Ishq: Not a Love Story is a 2021 Indian Telugu-language romantic thriller film directed by S. S. Raju. Produced by Mega Super Good Films production studio, the film stars Teja Sajja and Priya Prakash Varrier in lead roles. It is the remake of 2019 Malayalam film of the same name. Mahati Swara Sagar has composed the music of the film. The film was released on 30 July 2021.

== Plot ==
The film revolves around the life of a man named Siddharth alias Siddhu and his girlfriend, Anasuya alias Anu.

Siddhu works at an information technology firm and takes time off from work to attend his sister's wedding. While on leave, he and his girlfriend Anu go on a date where they encounter Madhav, sitting in a car with his other friend. They both convince Siddhu that they are police officers and that he and Anu will be arrested if they don't escort them.

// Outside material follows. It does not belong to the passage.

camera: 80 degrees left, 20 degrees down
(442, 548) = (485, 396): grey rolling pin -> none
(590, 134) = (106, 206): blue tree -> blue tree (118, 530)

Siddhu and Anu are mentally tortured while driving around with them. Madhav tries to make a move on Anu while Siddhu is away. Tired of his actions, his friend leaves the three of them alone. He continues to harass them but leaves after Siddhu pays him off. The two then go to Anu's hostel without speaking. A frustrated Siddhu asks Anu what Madhav has done to her. Upset by his question and the fact that Siddhu did not even ask her how she was after the traumatic episode, she gets out of the car and Siddhu angrily drives back home.

While Siddhu is restless at home, he decides to take revenge. He goes back to the place where he originally met the two men and discovers that Madhav is just an ambulance driver and his friend is just a tailor. Siddhu finds his address and goes to his house while he is away. He is greeted by his wife, Jyothi and his daughter, Shravya. He enters the house and makes a scene. When Madhav arrives home, he and Siddhu get into a fight, with Siddhu breaking Madhav's legs. Siddhu attempts to leave but is stopped by a procession on the road. Siddhu begins to torture his wife and daughter in the same way Madhav tortured him and his girlfriend.

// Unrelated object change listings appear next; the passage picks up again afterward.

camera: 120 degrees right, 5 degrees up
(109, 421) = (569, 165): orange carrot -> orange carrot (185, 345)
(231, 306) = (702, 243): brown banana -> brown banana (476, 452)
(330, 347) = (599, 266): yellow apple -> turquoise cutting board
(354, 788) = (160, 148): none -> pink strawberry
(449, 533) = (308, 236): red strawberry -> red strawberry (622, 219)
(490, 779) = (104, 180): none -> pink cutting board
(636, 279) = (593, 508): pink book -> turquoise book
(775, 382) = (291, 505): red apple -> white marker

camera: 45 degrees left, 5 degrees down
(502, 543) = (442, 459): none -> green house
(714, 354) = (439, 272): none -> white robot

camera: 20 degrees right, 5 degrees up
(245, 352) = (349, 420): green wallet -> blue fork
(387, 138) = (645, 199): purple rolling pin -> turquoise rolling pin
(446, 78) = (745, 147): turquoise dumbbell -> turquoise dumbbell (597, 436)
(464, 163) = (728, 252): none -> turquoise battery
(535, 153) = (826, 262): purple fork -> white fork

Madhav's friends arrive outside his house. He attempts to call to them for help but stops when Siddhu threatens to kill his daughter. Meanwhile, Jyothi overhears his friends talking about Siddhu's incident. As his friends leave, Jyothi angrily questions Madhav, who confesses that he tried to sexually assault Anu, but she fought back. Siddhu apologizes to Jyothi and leaves the broken family alone. Jyothi takes her daughter inside, while Madhav lies in the room immobilized. A happy and relaxed Siddhu meets Anu that night.

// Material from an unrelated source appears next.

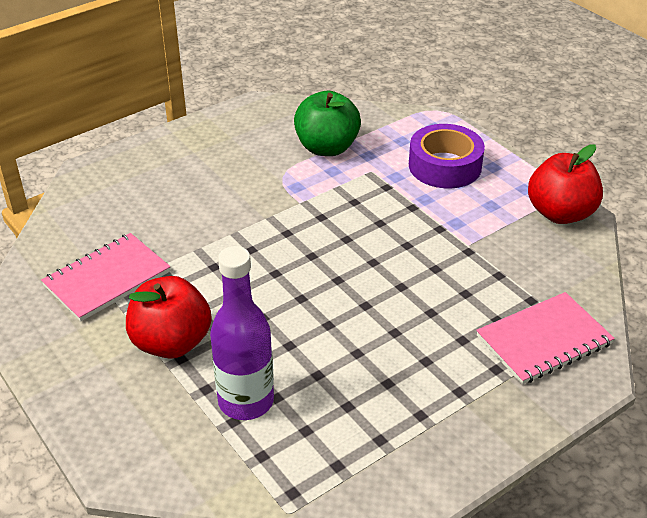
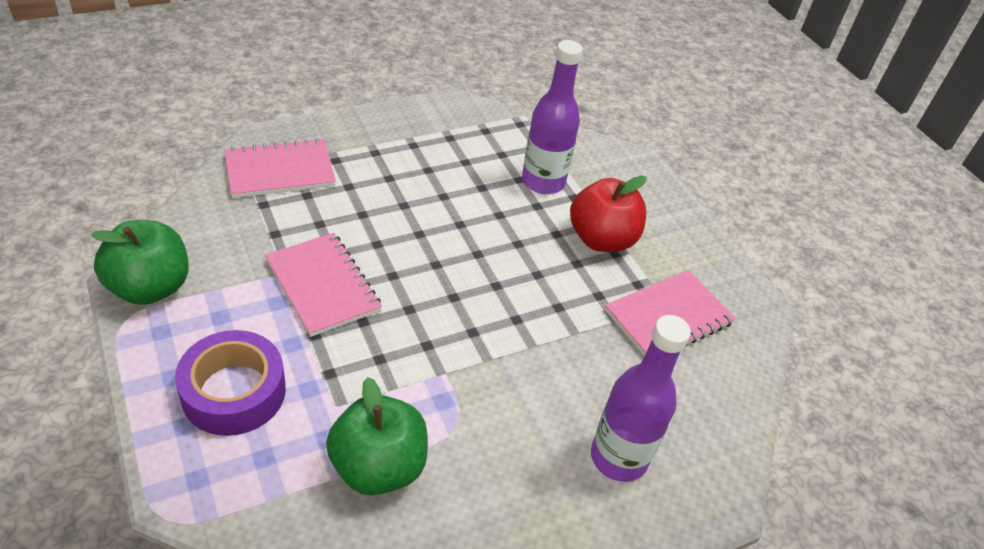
camera: 175 degrees left, 5 degrees up
(160, 178) = (618, 457): none -> purple bottle
(428, 241) = (323, 286): none -> pink notebook
(560, 213) = (150, 287): red apple -> green apple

The next day, Anu joins Siddhu at the beach. Still angry at his question, she asks what else he wants to know. He pulls his car over and takes the Madhav's friend out of the trunk. He apologizes to Anu and Siddhu offers him money to get back home. Still angry, Anu asks Siddhu if Madhav had done something to her, would he have abandoned her. Siddhu refuses to reply and changes the topic by proposing to her for her birthday. She turns him down as she does not want to live with Siddhu anymore. She realizes Siddhu might not have accepted her if something bad had happened, regardless of who was at fault or how miserable the situation was.

== Cast ==

- Teja Sajja as Siddharth "Siddhu"
- Priya Prakash Varrier as Anasuya "Anu"
- Ravindra Vijay as Madhav
- Leona Lishoy as Jyothi

== Production ==
Mega Super Good Films announced the film on 8 January 2021 through Twitter. Filming took place in early 2021.

== Soundtrack ==

Original Soundtrack
| No. | Title | Lyrics | Singer(s) | Length |
|---|---|---|---|---|
| 1. | "Aanandam Madike" | Sri Mani | Sid Sriram, Satya Yamini | 3:17 |
| 2. | "Aagalekapotunna" | Sri Mani | Anurag Kulkarni | 2:33 |
| 3. | "Cheekati Chirujwaalai" | Sri Mani | Anurag Kulkarni, Uma Neha | 2:13 |

== Release ==
The film was originally scheduled to release on 23 April 2021, but the release was postponed due to the COVID-19 pandemic in India. Later, it was announced that the film will be released on 30 July 2021.

== Reception ==
Neeshita Nyayapati of The Times of India gave a rating of 2.5 out of 5 and cited it as "an odd mix of feminism and misogyny". She felt that the film had the potential to be something more, if only the subject at hand was handled better instead of ending up being nothing but than a case-study on the big, fat, male ego. Sakshi 's Anji Setty rated the film two for five. He criticized the screenplay, narration, and, praised the acting performances done by lead actors.